Bizarre Cheetos Flavors You Can Only Find Internationally

According to NPR, Cheetos were invented by snack manufacturer Charles Elmer Doolin during the 1930s. Obsessed with creating a corn-based snack food that would not go stale as quickly as tortilla chips, Doolin purchased the patent for Fritos from a man selling a new type of snack. The man informed Doolin that these fried corn chips were a popular beach snack in Mexico. After purchasing the patent, Doolin immediately began tinkering around in his kitchen, trying to perfect the crunchy chip. Aided by his mother and using his children as taste testers, Doolin formulated a variety of flavors and versions of these corn-based snacks — including the Cheeto.

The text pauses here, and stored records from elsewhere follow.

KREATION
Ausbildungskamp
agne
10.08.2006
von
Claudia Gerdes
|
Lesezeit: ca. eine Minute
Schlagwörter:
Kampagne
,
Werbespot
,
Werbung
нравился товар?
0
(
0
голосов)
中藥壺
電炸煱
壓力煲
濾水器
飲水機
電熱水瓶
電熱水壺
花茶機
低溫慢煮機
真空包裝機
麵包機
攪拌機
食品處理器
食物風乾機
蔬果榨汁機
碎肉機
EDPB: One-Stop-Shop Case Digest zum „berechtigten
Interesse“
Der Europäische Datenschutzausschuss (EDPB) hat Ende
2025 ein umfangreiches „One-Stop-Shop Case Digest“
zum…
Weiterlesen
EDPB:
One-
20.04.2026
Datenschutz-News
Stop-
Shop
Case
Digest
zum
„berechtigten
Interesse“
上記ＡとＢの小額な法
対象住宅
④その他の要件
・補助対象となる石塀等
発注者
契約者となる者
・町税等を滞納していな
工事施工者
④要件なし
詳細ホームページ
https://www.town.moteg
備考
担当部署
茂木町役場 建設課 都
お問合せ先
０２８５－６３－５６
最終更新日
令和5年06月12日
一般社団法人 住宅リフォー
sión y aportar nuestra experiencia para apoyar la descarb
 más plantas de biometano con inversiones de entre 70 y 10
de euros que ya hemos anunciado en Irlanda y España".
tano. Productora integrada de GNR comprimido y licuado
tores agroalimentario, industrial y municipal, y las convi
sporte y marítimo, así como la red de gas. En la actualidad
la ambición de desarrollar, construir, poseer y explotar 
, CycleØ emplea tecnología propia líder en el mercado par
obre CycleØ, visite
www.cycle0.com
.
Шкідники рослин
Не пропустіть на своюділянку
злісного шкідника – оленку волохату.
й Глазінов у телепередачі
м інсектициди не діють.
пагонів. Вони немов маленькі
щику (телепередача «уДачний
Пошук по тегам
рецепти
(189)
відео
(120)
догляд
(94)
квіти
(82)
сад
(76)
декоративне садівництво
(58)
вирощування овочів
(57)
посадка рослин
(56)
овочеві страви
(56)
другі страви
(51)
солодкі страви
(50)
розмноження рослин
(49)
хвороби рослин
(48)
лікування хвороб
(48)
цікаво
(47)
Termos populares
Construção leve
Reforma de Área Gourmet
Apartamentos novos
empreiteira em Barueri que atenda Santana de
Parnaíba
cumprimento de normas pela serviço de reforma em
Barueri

While we know many brands formulate different products for different markets (do you have any idea how many flavors of Kit Kats are available in Japan?), the Cheetos product page states that there are only 19 varieties of Cheetos available in the United States. We can't help but feel like we're really missing out on some awesome Cheetos products, especially when we see so many unique flavors in other regions that we think would totally work stateside. Even the products we don't necessarily believe would be popular here, we're still interested in trying them out, you know, for science.

Cheetos Spicy Chicken

Okay, so we know people love using crushed Flamin' Hot Cheetos to coat all sorts of baked and fried foods, but the snack seems to go particularly well with fried chicken. Frito-Lay Japan has taken this amazing culinary mash-up to the obvious next level with their Cheetos Spicy Chicken flavor. Napa Japan states that these crunchy Cheetos have a nice amount of spice to them and taste exactly like fried chicken! The bright yellow bag also features a goofy illustration of the Cheetos mascot Chester Cheetah riding a piece of fried chicken and holding a hot pepper, which we love.

Cheetos Fresh Shrimp

While we can definitely appreciate a good prawn crisp, that is so not what we're expecting when we reach into a bag of Cheetos. Taquitos gave us the details on Cheetos Fresh Shrimp flavor, which is available in China. These scoop shaped chips are primarily made from cassava (which is a root from South American also known as yuca) instead of the standard Cheetos corn, making them a lighter, airier snack than the traditional Cheetos. The outlet compares the texture to styrofoam, though not in a bad way. While they didn't mind the taste, we aren't totally sold on seafood flavored crisps being part of the Cheetos family.

Cheetos Paprika Spinners

In a ranking of various Cheetos flavors, Business Insider introduced us to Cheetos Paprika Spinners, which we are dying to try. The outlet states that the product is only available in certain parts of Europe, and is a combination of all the best parts of Doritos and Cheetos in one perfect crunchy bite. The snack is star (or pinwheel) shaped, and described by Holland Shopper as light and airy with a sweet paprika flavor. Would it be too much if we booked a flight to the Netherlands specifically to buy these curious Cheetos? We promise to check out the Van Gogh Museum while we're there.

Mountain Dew Cheetos

Snaxtime reviewed Mountain Dew Cheetos, which hail from Japan and come in a handy snack cup. The Cheetos are a surprising white color instead of the green normally associated with Mountain Dew, and are the same shape and size as Crunchy Cheetos. While Snaxtime wanted to like this strange mashup, they stated that they found the result to be an odd mix of sour citrus and salty corn. They also noticed a slight lemon flavor, which they said adds a little sweetness to the snack, but also has an unappealing bitterness and chemical note. The Mountain Dew Cheetos have an aftertaste reminiscent of lemon-lime cereal, and the outlet ultimately declared it too confusing and complicated to enjoy. All those clashing flavors add up to a big "no thank you."

Cheetos Just Salt

Cheetos Japan is at it again, this time with a surprisingly simple product we're kind of shocked has never made it to the U.S. market. Chip Review shares the details behind Cheetos Just Salt, which they rate a four out of five. The outlet describes the snack as being a salted crunchy corn Cheeto that tastes similar to Fritos. In their profile, NPR stated that Frito founder Charles Elmer Doolin would actually grab Fritos off the production line to take home before they were salted or flavored, so maybe Frito Lay Japan is on to something with this simplified take on the normally flavor-packed snack.